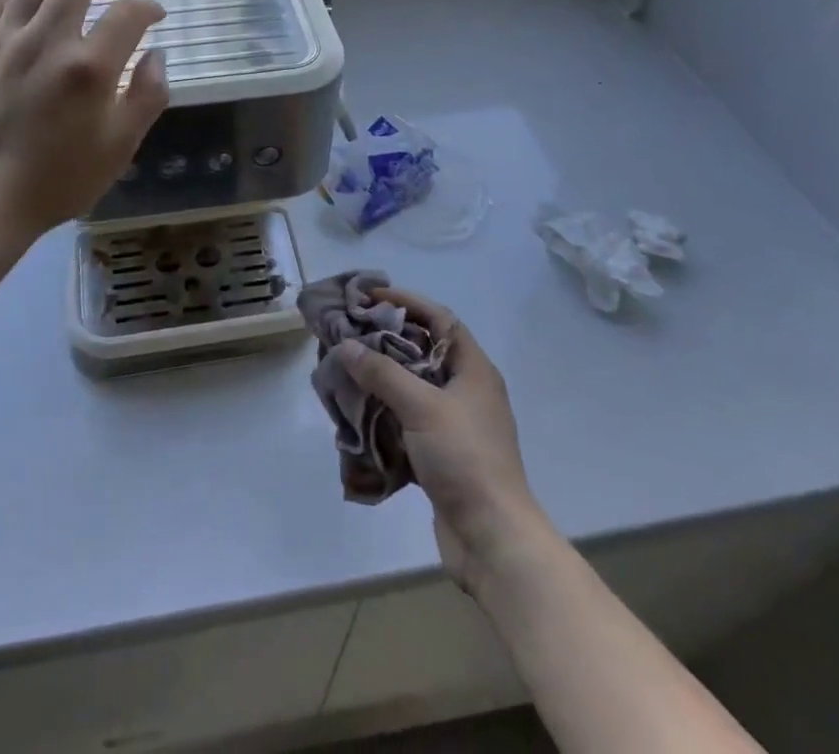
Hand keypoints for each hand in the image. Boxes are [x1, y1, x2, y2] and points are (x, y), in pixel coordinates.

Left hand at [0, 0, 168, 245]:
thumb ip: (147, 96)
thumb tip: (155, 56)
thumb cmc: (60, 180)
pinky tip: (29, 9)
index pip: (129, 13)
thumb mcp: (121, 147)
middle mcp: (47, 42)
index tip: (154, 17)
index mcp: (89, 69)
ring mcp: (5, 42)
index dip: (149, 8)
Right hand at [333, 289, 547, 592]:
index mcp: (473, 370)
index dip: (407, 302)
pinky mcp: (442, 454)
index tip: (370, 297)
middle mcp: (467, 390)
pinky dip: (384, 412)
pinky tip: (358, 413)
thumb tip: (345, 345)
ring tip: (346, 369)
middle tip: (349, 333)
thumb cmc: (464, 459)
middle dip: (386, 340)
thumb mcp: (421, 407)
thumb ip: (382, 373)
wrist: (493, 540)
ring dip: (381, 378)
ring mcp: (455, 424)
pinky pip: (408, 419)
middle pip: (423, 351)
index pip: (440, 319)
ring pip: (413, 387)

· · · · ·

_Exercise requirements_
Word-for-word transcription: the whole listing, with images excluded.

_Result_
Hand keypoints for each hand in the image. Boxes are [x1, y1, x2, y2] and points are (x, y), in pixel coordinates.

Left hand at [0, 0, 168, 245]:
thumb ip: (147, 96)
thumb tip: (155, 56)
thumb cmc: (60, 180)
pinky tip: (29, 9)
index pip: (129, 13)
thumb mcp: (121, 147)
middle mcp: (47, 42)
index tip: (154, 17)
index mcp: (89, 69)
ring mcp: (5, 42)
index dip: (149, 8)
Right hand at [333, 289, 547, 592]:
index mcp: (473, 370)
index dip: (407, 302)
pinky mcp: (442, 454)
index tip: (370, 297)
middle mcp: (467, 390)
pinky dip: (384, 412)
pinky tip: (358, 413)
thumb tip: (345, 345)
ring tip: (346, 369)
middle tip: (349, 333)
thumb cmc: (464, 459)
middle dip: (386, 340)
thumb mcp: (421, 407)
thumb ip: (382, 373)
wrist: (493, 540)
ring dip: (381, 378)
ring mcp: (455, 424)
pinky pip: (408, 419)
middle pip: (423, 351)
index pip: (440, 319)
ring pip: (413, 387)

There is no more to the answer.